1. ## solve system

Hi again, I think I have the correct answer to part a of this question but I I am not sure about part b, so would someone be kind enough to check my working please.
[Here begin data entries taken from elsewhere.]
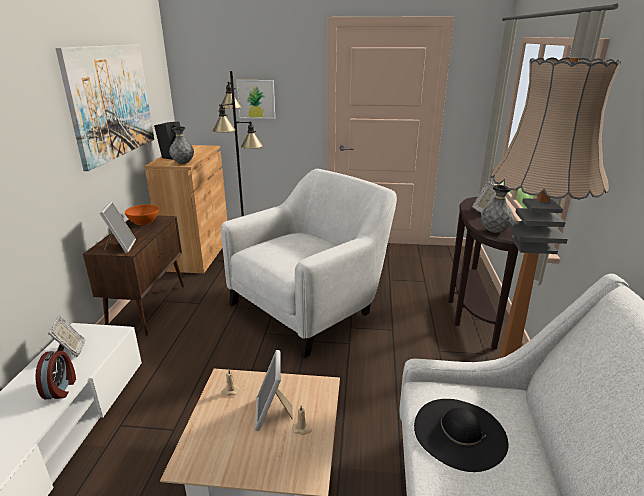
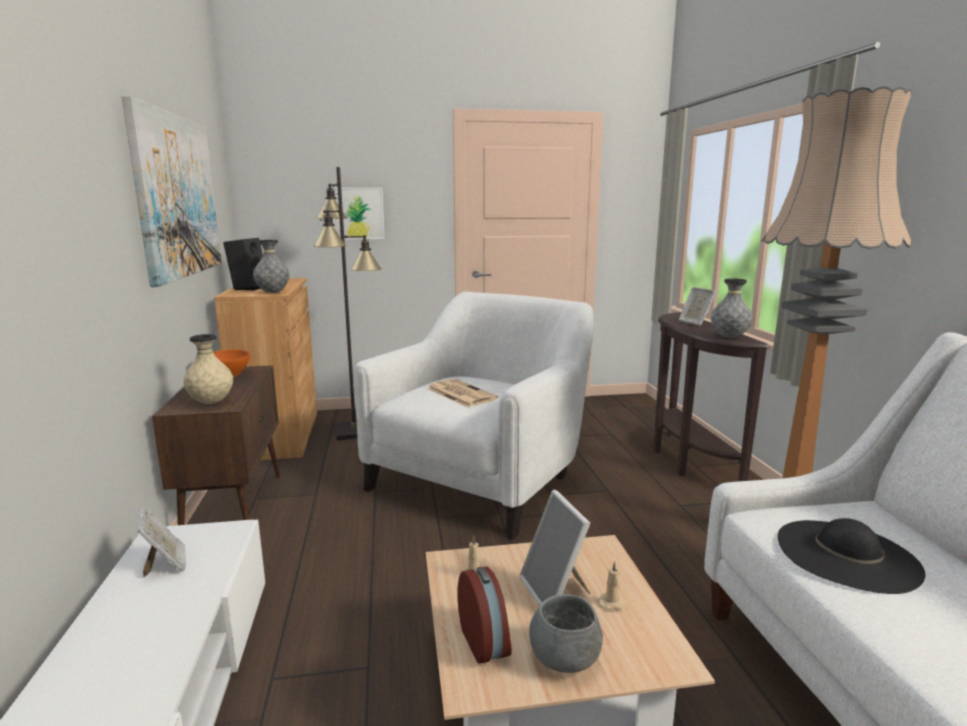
camera: 15 degrees left, 10 degrees down
(61, 388) = (178, 620): alarm clock -> alarm clock (485, 641)
(120, 247) = (211, 403): picture frame -> beige vase
(247, 461) = (565, 659): none -> grey bowl
(289, 251) = (460, 393): none -> newspaper

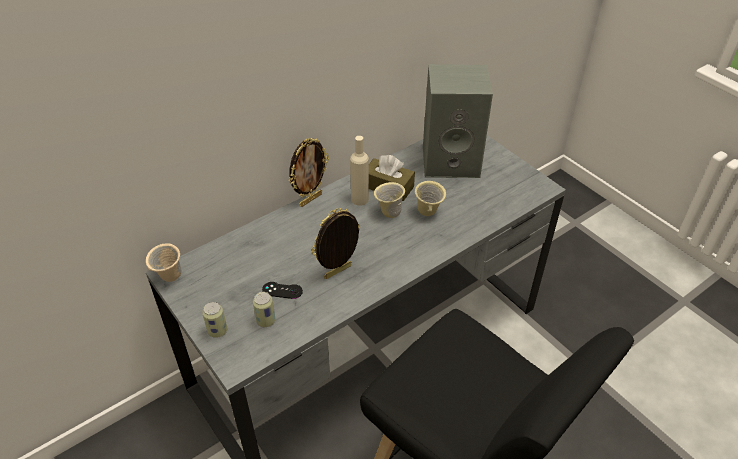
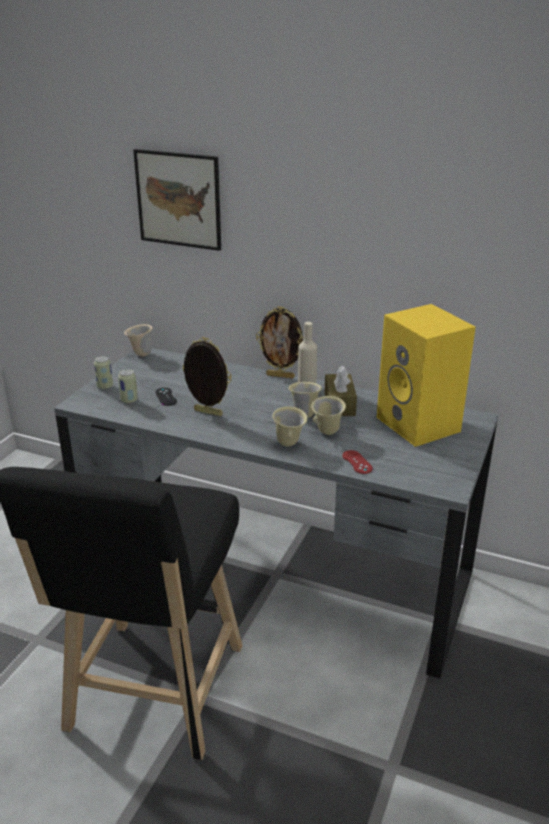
camera: 60 degrees right, 15 degrees down
(160, 92) = (178, 199): none -> picture
(430, 242) = (289, 444): none -> beige mug
(452, 161) = (420, 425): grey speaker -> yellow speaker
(481, 216) = (357, 462): none -> red game controller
$\begin{bmatrix}6 & -3 \\2 & 6 \end{bmatrix} \begin{bmatrix}x_1 \\x_2 \end{bmatrix} = \begin{bmatrix}3 \\1 \end{bmatrix}$

a) solve in $F_p$ for $p=5,11,17$
b) find the number of solutions for $p=7$

Working:
a) $det \begin{bmatrix}6 & -3 \\2 & 6 \end{bmatrix} =42=2 \cdot 3 \cdot 7$
so it is not invertible for $p=2,3,7$
so I get
$\begin{bmatrix}x_1 \\x_2 \end{bmatrix} = \frac{1}{42} \begin{bmatrix}6 & 3 \\-2 & 6 \end{bmatrix}\begin{bmatrix}3 \\1 \end{bmatrix}= \begin{bmatrix}2^{-1} \\0 \end{bmatrix}$

For $p=5$: $2^{-1}=3$ and $0=0$ so solution for $p=5$ is $\begin{bmatrix}3 \\0 \end{bmatrix}$

For $p=11$, solution is $\begin{bmatrix}6 \\0 \end{bmatrix}$

For $p=17$, solution is $\begin{bmatrix}9 \\0 \end{bmatrix}$

b) For p=7 the matrix in not invertible so for the two linear equation one is a scalar of the other.

$3 \cdot (2,6)=(6,18)=(6,-3)$

therefore
$2x_1+6x_2=1=6$
$x_1+3x_2=3$

Thus, for each choice of $x_2 \in F_7$, $x_1=3-3x_2$.
So there are 7 possible solutions:
$\begin{bmatrix} 0 \\ 1 \end{bmatrix}, \begin{bmatrix} 1 \\ 3 \end{bmatrix}, \begin{bmatrix} 2 \\ 5 \end{bmatrix}, \begin{bmatrix} 3 \\ 0 \end{bmatrix}, \begin{bmatrix} 4 \\ 2 \end{bmatrix}, \begin{bmatrix} 5 \\ 4 \end{bmatrix}, \begin{bmatrix} 6 \\ 6 \end{bmatrix}$

2. ## Re: solve system

1 does not equal 6 mod 7.

$2x_1 + 6x_2 = 1 \implies x_1 + 3x_2 = 4 \implies x_1 = 4 + 4x_2$

3. ## Re: solve system

oh yes, stupid mistake. Thanks Deveno. Got it now.

you mean $x_1=4-3x_2 \implies x_1 = 4 +(7-3)x_2=4+4x_2$